The record 2010 performance was driven by an improvement in the level of the Company's core operating results, derived from increased revenues in both net interest income and non-interest income. The Company's 2010 net interest income increased by $4.2 million while its non-interest income reflected a $1.1 million improvement from the levels reported in the prior year. The higher level of net interest income was the result of both an 8% increase in the level of the Company's average earning assets, and a widening of the Company's tax-equivalent net interest margin to 3.98% (up from 3.95% in 2009). The increased non-interest income was largely attributable to an approximately $400 thousand increase in the gain from the sale of secondary market residential mortgage loans, and a $500 thousand increase in gains on the sale of other real estate.
Commenting on the Company's achievement of yet another record performance, Mark A. Schroeder, Chairman & CEO of German American, stated, "We are truly gratified that, in this our Company's 100
th anniversary year, we have been able to achieve this all-time record level of performance. In fact, the past three years have been the best three-year period in our history. This feat is truly remarkable in the face of the economic challenges our nation has faced during this period. The accomplishment of this achievement is due to the fiscal responsibility of our customers, the economic viability of the Southern Indiana communities we serve, and the commitment of our staff of dedicated financial professionals.

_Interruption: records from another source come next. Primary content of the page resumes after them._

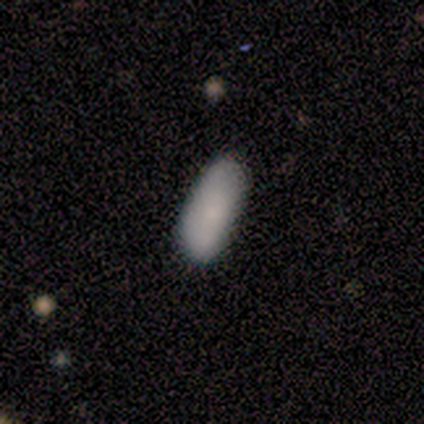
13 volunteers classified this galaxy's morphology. This is clearly a smooth galaxy (100%). How rounded: likely in between (69%). Merging: likely none (77%).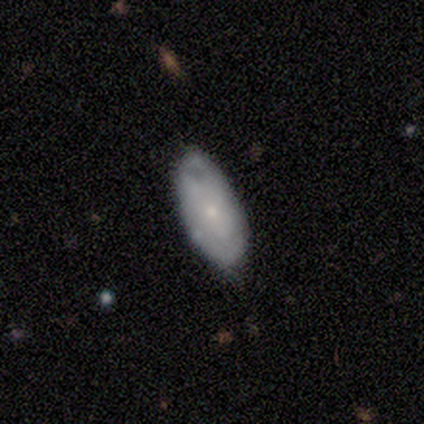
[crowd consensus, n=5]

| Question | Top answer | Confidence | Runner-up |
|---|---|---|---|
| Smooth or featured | featured or disk | 60% | smooth (40%) |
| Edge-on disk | no | 100% | — |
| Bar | no | 67% | weak (33%) |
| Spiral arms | no | 67% | yes (33%) |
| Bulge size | small | 67% | moderate (33%) |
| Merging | none | 60% | minor disturbance (20%) |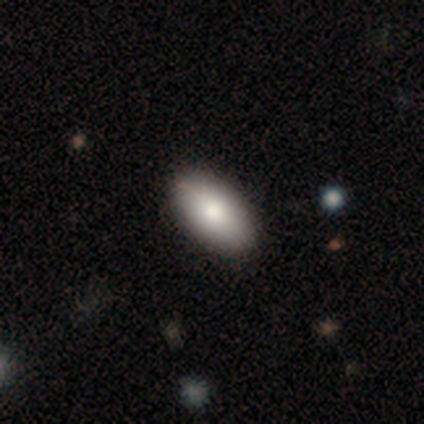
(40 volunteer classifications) smooth-or-featured: smooth: 85% | featured or disk: 10% | star or artifact: 5%
  how-rounded: in between: 100% | round: 0% | cigar-shaped: 0%
  merging: none: 71% | minor disturbance: 5% | merger: 5% | major disturbance: 0%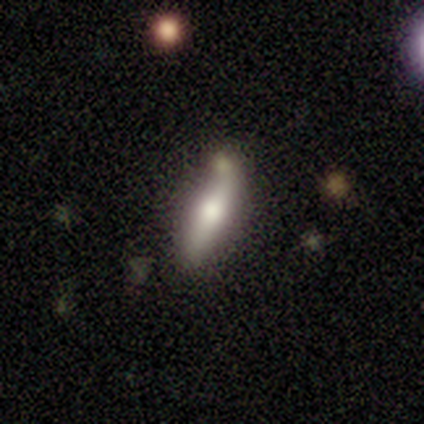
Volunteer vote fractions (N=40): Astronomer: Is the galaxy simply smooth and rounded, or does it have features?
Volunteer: featured or disk — 48% (runner-up: smooth, 45%).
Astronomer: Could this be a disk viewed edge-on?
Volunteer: yes — 84%.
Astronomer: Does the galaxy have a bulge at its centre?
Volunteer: rounded — 81%.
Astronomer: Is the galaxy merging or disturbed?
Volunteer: none — 70%.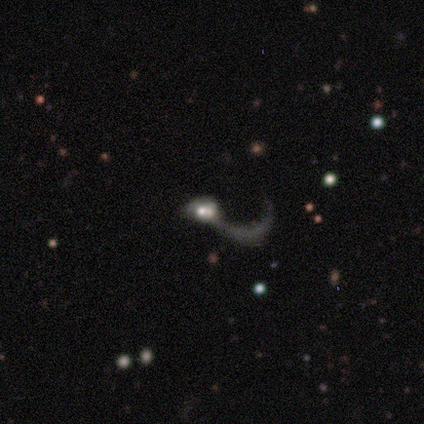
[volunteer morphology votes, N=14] Smooth or featured: featured or disk — 64% (star or artifact — 29%)
Edge-on disk: no — 100%
Bar: no — 78% (weak — 22%)
Spiral arms: yes — 78% (no — 22%)
Spiral winding: loose — 86% (medium — 14%)
Spiral arm count: 1 — 71% (2 — 29%)
Bulge size: moderate — 67% (small — 33%)
Merging: none — 30% (tied with major disturbance — 30%; merger — 30%)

We are extremely grateful to each of these important constituents for their contribution to our success."
Schroeder continued, "We are pleased with our prospects for continued success not only within our legacy markets, but also in our newest market presence in the Evansville, Indiana market area. Effective January 1, 2011, we finalized our previously reported acquisition of the Bank of Evansville, and now have 5 banking offices located throughout the Evansville market. We are excited about the opportunities our entry into this new market area will afford us not only within banking but also relative to the expansion of our insurance and investment lines of business."